SSB wehrt sich gegen Umzugspläne
07.01.2008 | 16:27 Uhr 2008-01-07T16:27:09+0100(ut) Nach dem Willen von Sportdezernent Dr. Christian Schmidt soll der Stadtsportbund Hagen gemeinsam mit dem Sportamt nach Hohenlimburg umziehen. "Nachwievor halte ich eine räumliche Nähe beider Institutionen für sinnvoll", erklärte Dr. ...
... Schmidt gestern im Gespräch mit der WR. Die Umzugspläne der Verwaltung, soweit sie den Stadtsportbund betreffen, rufen beim Vorstand des SSB lautstarken Widerspruch hervor. "Sowohl für unsere Mitarbeiter und ehrenamtlichen Helfer wie auch für Jugendliche und Senioren, die unsere Geschäftsstelle regelmäßig besuchen, wäre der Weg nach Hohenlimburg nicht zumutbar", findet die 1. Vorsitzende des SSB Hagen, Christel Kipping. Unabhängig davon seien die angebotenen Räumlichkeiten in Hohenlimburg nicht ausreichend. "Heute haben wir knapp 80 qm zur Verfügung, in Hohenlimburg hätten wir aber nur drei Zimmer mit jeweils elf Quadratmetern." Schade findet Schmidt in diesem Zusammenhang, dass der SSB einen Ortstermin in Hohenlimburg "einfach abgesagt und uns im Regen stehen gelassen hat". Es handele sich nicht einfach nur um drei kleine Zimmer sondern auch um einen zusätzlichen Besprechungsraum. Sportamt und Stadtsportbund sind zurzeit noch in einer städtischen Immobilie in der Hochstraße untergebracht, die die Verwaltung aber gerne verkaufen würde.
Dr.
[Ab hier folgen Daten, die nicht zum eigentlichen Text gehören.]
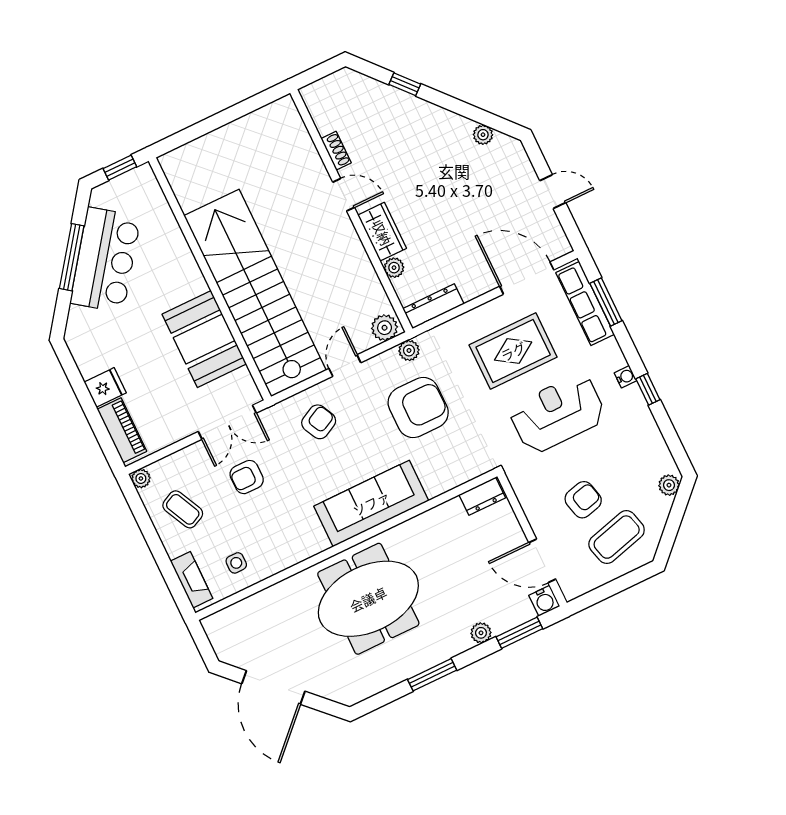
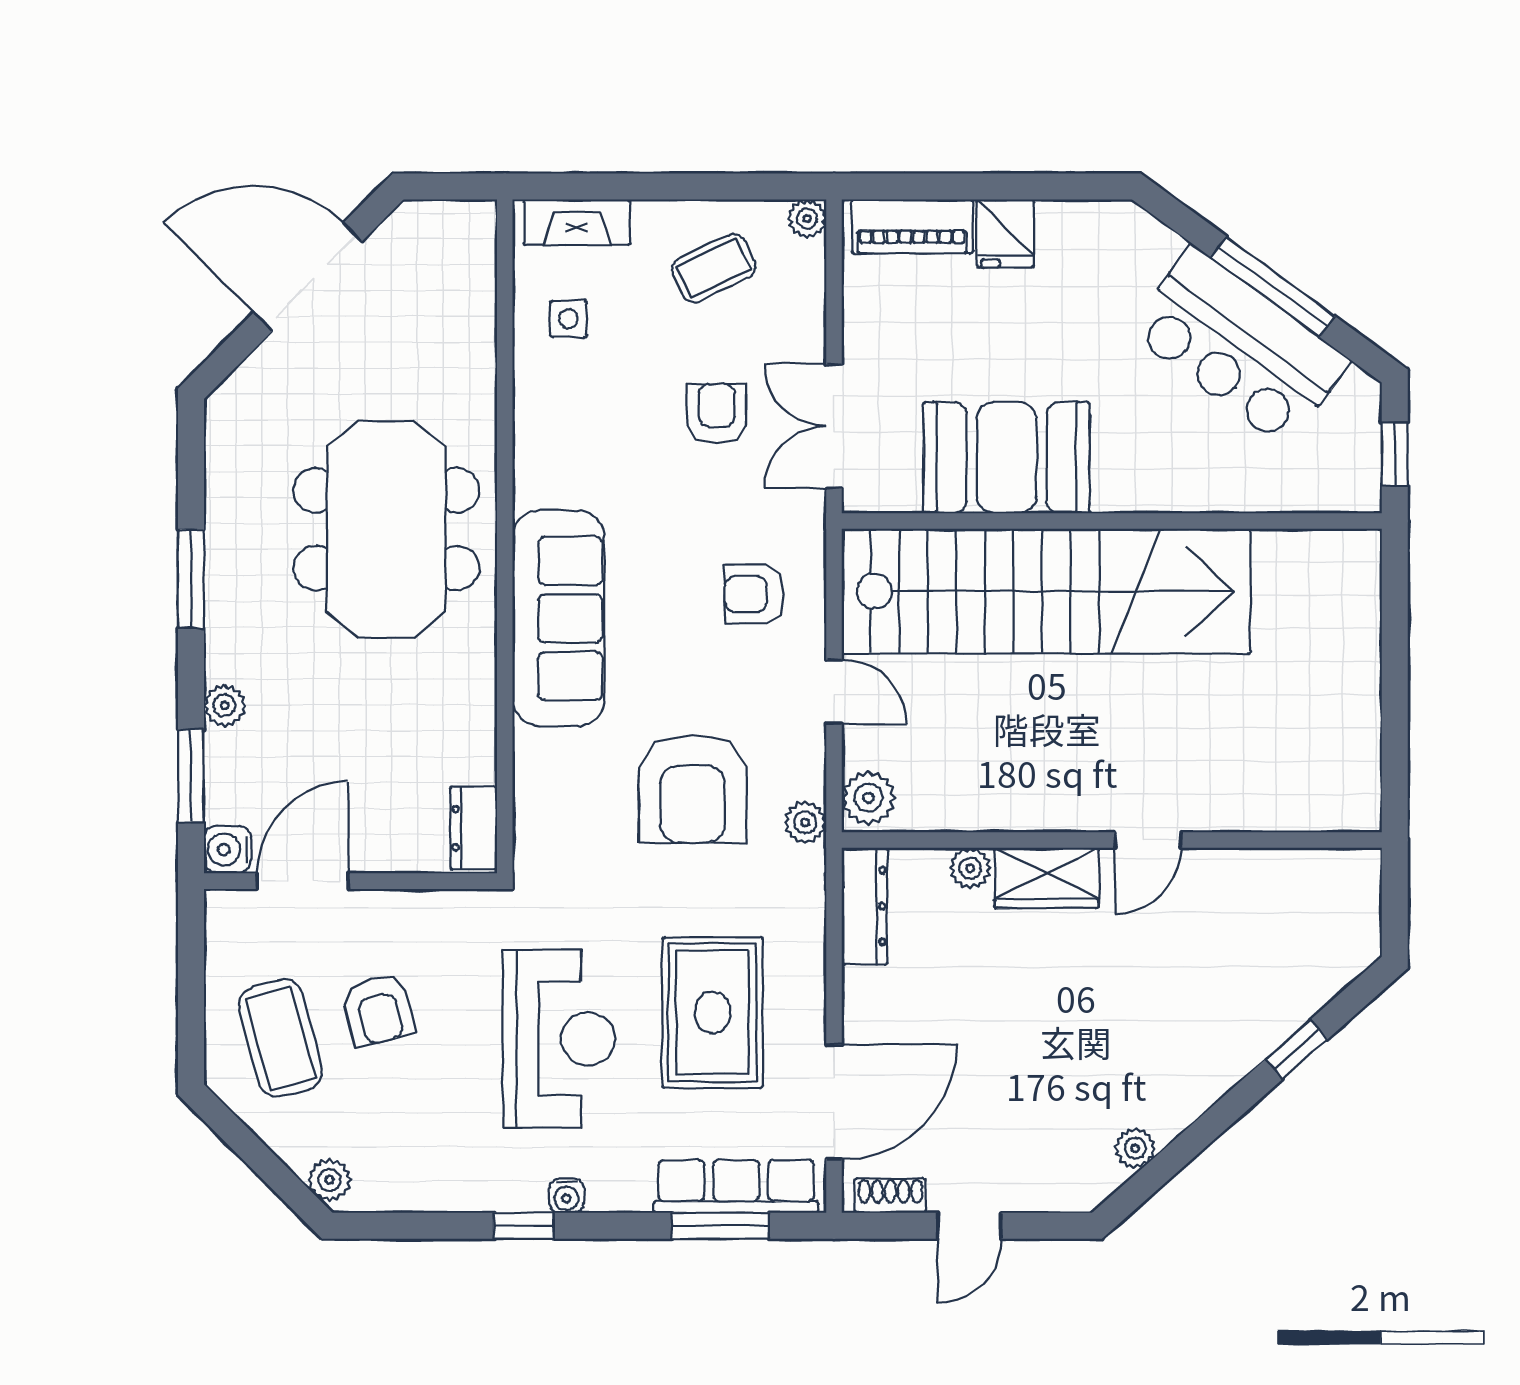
shoe rack: (336, 151) -> (890, 1196), moved, turned 180
armchair: (319, 422) -> (754, 594), turned 117

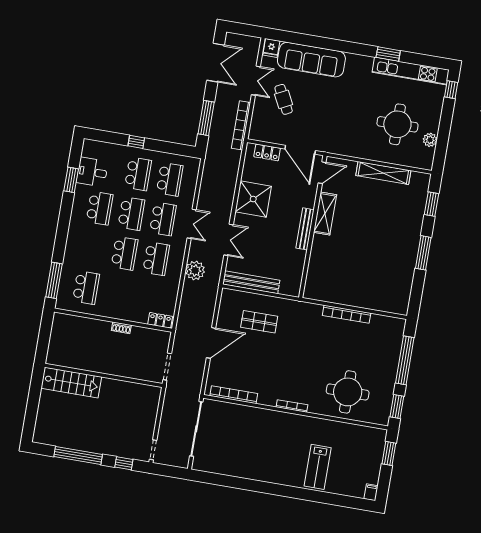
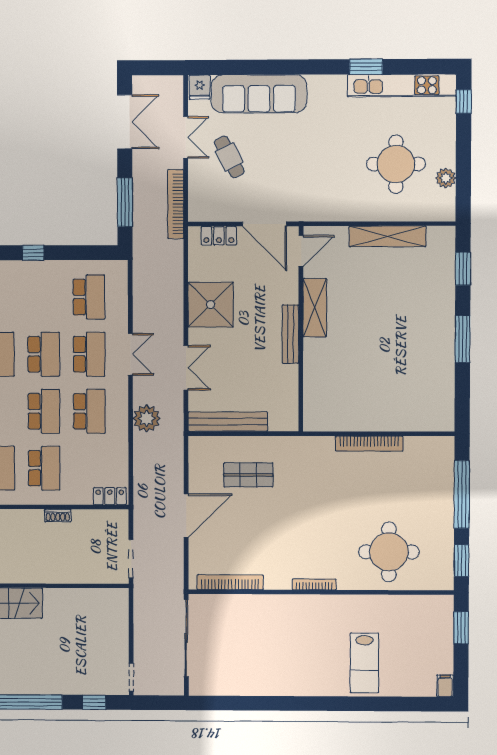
school desk: (138, 174) -> (44, 468), moved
Schmidt wird sich morgen mit dem Vorstand des SSB treffen, um die Situation zu beraten. Allerdings sieht er im Moment keine Alternative für den Standort Hohenlimburg: "Ich habe keine anderen städtischen Räumlichkeiten in Citynähe, die ich dem SSB anbieten könnte." Bezugnehmend auf die letzte Ratssitzung, in der sich Vertreter der meisten Parteien gegen einen Umzug des SSB nach Hohenlimburg ausgesprochen hatten, sagte Schmidt: "Selbstverständlich steht es dem Stadtsportbund frei, sich in Hagen selbst nach geeigneten Büroräumen umzusehen. Allerdings gebe ich zu bedenken, dass der SSB bisher in städtischen Gebäuden mietfrei untergebracht war."
Christel Kipping pocht derweil auf eine Unterbringung in der Innenstadt und stellt weitergehende Forderungen: "Allein der Umzug vor zwei Jahren hat uns 15 000 Euro zusätzlich gekostet, die wir investieren mussten, um die die Räumlichkeiten in der Hochstraße überhaupt als Büro nutzen zu können. Sollten wir dort jetzt ausziehen müssen - wobei wir bis heute noch nicht einmal eine Kündigung erhalten haben - , erwarten wir dafür eine Entschädigung." Und sie geht noch weiter: "Sollten wir gezwungen sein, privat Räume in der Innenstadt anmieten zu müssen, dann erwarte ich von der Stadt selbstverständlich auch einen Mietkostenzuschuss. Dass ist gängige Praxis für vergleichbare Einrichtungen in anderen Städten."